Question

Chip Seq Analysis Using Macs At A Pvalue Of 1E-2 Then Interesecting To Call "True Peaks"

1

Entering edit mode

12.4 years ago

jhrf ▴ 10

I am currently analysing ChipSeq data from 4 different proteins in order to build up some idea of correlations between and across the c. elegens genome. Essentially I want to see where each protein overlaps with the others and where.

So far I have called peaks on all of my data sets (which include biological and technical replicates) I am now browsing data before I start comparing to find correlations (overlaps, intersections etc).

Some of my data is quite noisy, and in order to get the best out of it I have run MACS2 on a relatively low pvalue threshold (5e-2) and then only taken peaks which are confirmed across technical and biological replicates, hoping to catch noise and wrongly called peaks at this step. It seems to have worked empirically and I am seeing sensible results. However, this is my first solo bioinformatics project and I just wanted to check to see if this was a sensible method.

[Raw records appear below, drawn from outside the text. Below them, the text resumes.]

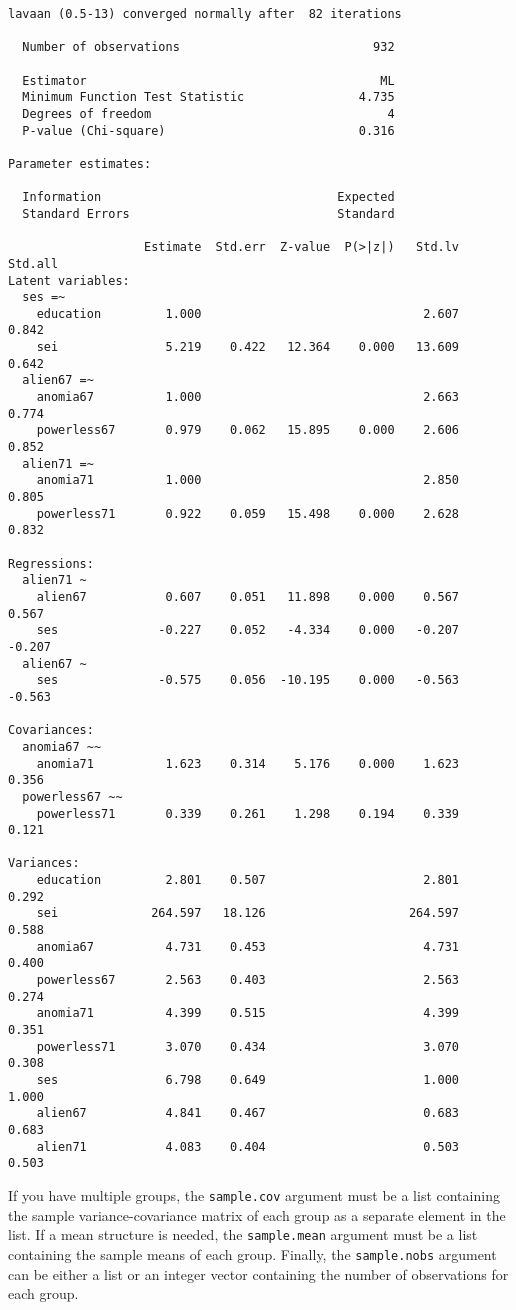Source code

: \begin{verbatim}
lavaan (0.5-13) converged normally after  82 iterations

  Number of observations                           932

  Estimator                                         ML
  Minimum Function Test Statistic                4.735
  Degrees of freedom                                 4
  P-value (Chi-square)                           0.316

Parameter estimates:

  Information                                 Expected
  Standard Errors                             Standard

                   Estimate  Std.err  Z-value  P(>|z|)   Std.lv  Std.all
Latent variables:
  ses =~
    education         1.000                               2.607    0.842
    sei               5.219    0.422   12.364    0.000   13.609    0.642
  alien67 =~
    anomia67          1.000                               2.663    0.774
    powerless67       0.979    0.062   15.895    0.000    2.606    0.852
  alien71 =~
    anomia71          1.000                               2.850    0.805
    powerless71       0.922    0.059   15.498    0.000    2.628    0.832

Regressions:
  alien71 ~
    alien67           0.607    0.051   11.898    0.000    0.567    0.567
    ses              -0.227    0.052   -4.334    0.000   -0.207   -0.207
  alien67 ~
    ses              -0.575    0.056  -10.195    0.000   -0.563   -0.563

Covariances:
  anomia67 ~~
    anomia71          1.623    0.314    5.176    0.000    1.623    0.356
  powerless67 ~~
    powerless71       0.339    0.261    1.298    0.194    0.339    0.121

Variances:
    education         2.801    0.507                      2.801    0.292
    sei             264.597   18.126                    264.597    0.588
    anomia67          4.731    0.453                      4.731    0.400
    powerless67       2.563    0.403                      2.563    0.274
    anomia71          4.399    0.515                      4.399    0.351
    powerless71       3.070    0.434                      3.070    0.308
    ses               6.798    0.649                      1.000    1.000
    alien67           4.841    0.467                      0.683    0.683
    alien71           4.083    0.404                      0.503    0.503
\end{verbatim}

If you have multiple groups, the \texttt{sample.cov} argument must be a
list containing the sample variance-covariance matrix of each group as a
separate element in the list. If a mean structure is needed, the
\texttt{sample.mean} argument must be a list containing the sample means
of each group. Finally, the \texttt{sample.nobs} argument can be either
a list or an integer vector containing the number of observations for
each group.
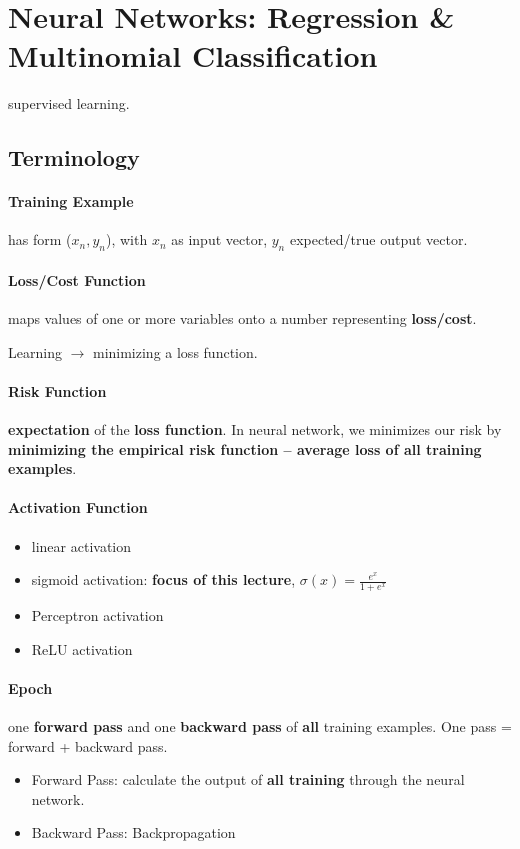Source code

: \section{Neural Networks: Regression \& Multinomial Classification}
supervised learning. 
\subsection{Terminology}
\paragraph{Training Example} has form ($x_n, y_n$), with $x_n$ as input vector, $y_n$ expected/true output vector.

\paragraph{Loss/Cost Function} maps values of one or more variables onto a number representing \textbf{loss/cost}.

Learning $\rightarrow$ minimizing a loss function.

\paragraph{Risk Function} \textbf{expectation} of the \textbf{loss function}. In neural network, we minimizes our risk by  \textbf{minimizing the empirical risk function -- average loss of all training examples}.

\paragraph{Activation Function} 
\begin{itemize}
	\item linear activation  
	\item sigmoid activation: \textbf{focus of this lecture},  $\sigma(x) = \frac{e^x}{1 + e^x}$
	\item Perceptron activation
	\item ReLU activation
\end{itemize}
\paragraph{Epoch} one \textbf{forward pass} and one \textbf{backward pass} of \textbf{all} training examples. One pass = forward + backward pass.
\begin{itemize}
	\item Forward Pass: calculate the output of \textbf{all training } through the neural network.
	\item Backward Pass: Backpropagation 
\end{itemize}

Is anyone able to recommend a better method? Is my MACS2 cutoff prohibitively low? Can anyone point me to papers which details methods for this sort of thing? I bow to the greater knowledge and wisdom of this community. Many thanks.

macs peak-calling calling • 6.2k views

ADD COMMENT • link updated 12.4 years ago by alessandro.riccombeni ▴ 20 • written 12.4 years ago by jhrf ▴ 10

score 3 · Answer 1 · 2013-07-02

3

Entering edit mode

12.4 years ago

KCC ★ 4.1k

Instead of using a p-value of 0.05, why not use a q-value of 0.05? I think 0.05 is quite low for a p-value for MACS.
I would also suggest using IDR. It determines the reliability of peaks based on the replicability, https://sites.google.com/site/anshulkundaje/projects/idr
Do you keep the duplicate reads? MACS has a setting to keep just one read. You should use it. This can help with the sensitivity to noise.

Here are some papers, Systematic evaluation of factors influenicng ChIP-seq fidelity. Nat Methods 2012; 9(6):609-614. Identifying ChIP-seq enrichment using MACS. Nat Protoc 2012; 7(9):1728-40. Measuring reproducibility of high-throughput experiments Ann. Appl. Stat. Volume 5, Number 3 (2011), 1752-1779.

ADD COMMENT • link 12.4 years ago by KCC ★ 4.1k

0

Entering edit mode

Thanks for your comment. I am making my way through the papers you recommend.

Are there any studies on the advantages of using pvalue over qvalue? I think my methods will come under a fair amount of scrutiny and I'd love to have something solid to back it up.

ADD REPLY • link 12.4 years ago by jhrf ▴ 10

1

Entering edit mode

From what I recall, the author of macs, Tao Liu, recommended the q value over the p value. You can join the macs mailing list and ask him directly about this. My guess is that the q value is more empirical as it's based on the number of false positives in the input control, while the p value is based on a model of the data which is probably too simple.

ADD REPLY • link 12.4 years ago by KCC ★ 4.1k

score 1 · Answer 2 · 2013-07-02

Hi jhrf, if this is your first "solo" project I recommend starting by looking at what other people have done. The IDR test suggested by George is a great way to start, as it's been recommended by the ENCoDE project itself. You should probably start by reading this: http://www.ncbi.nlm.nih.gov/pubmed/22955991

And then go through the method linked by George, and verify the results you get from your data. You might try to set q at 0.05 and 0.01 and compare the results.

Also, try to define (if you didn't already) some quantitative definition of "overlap" for your peaks. Peaks from different replicates located in the same promoter could have relatively distant summits, and that's where the binding site is likelier to be, i.e. you could be putting together different binding sites.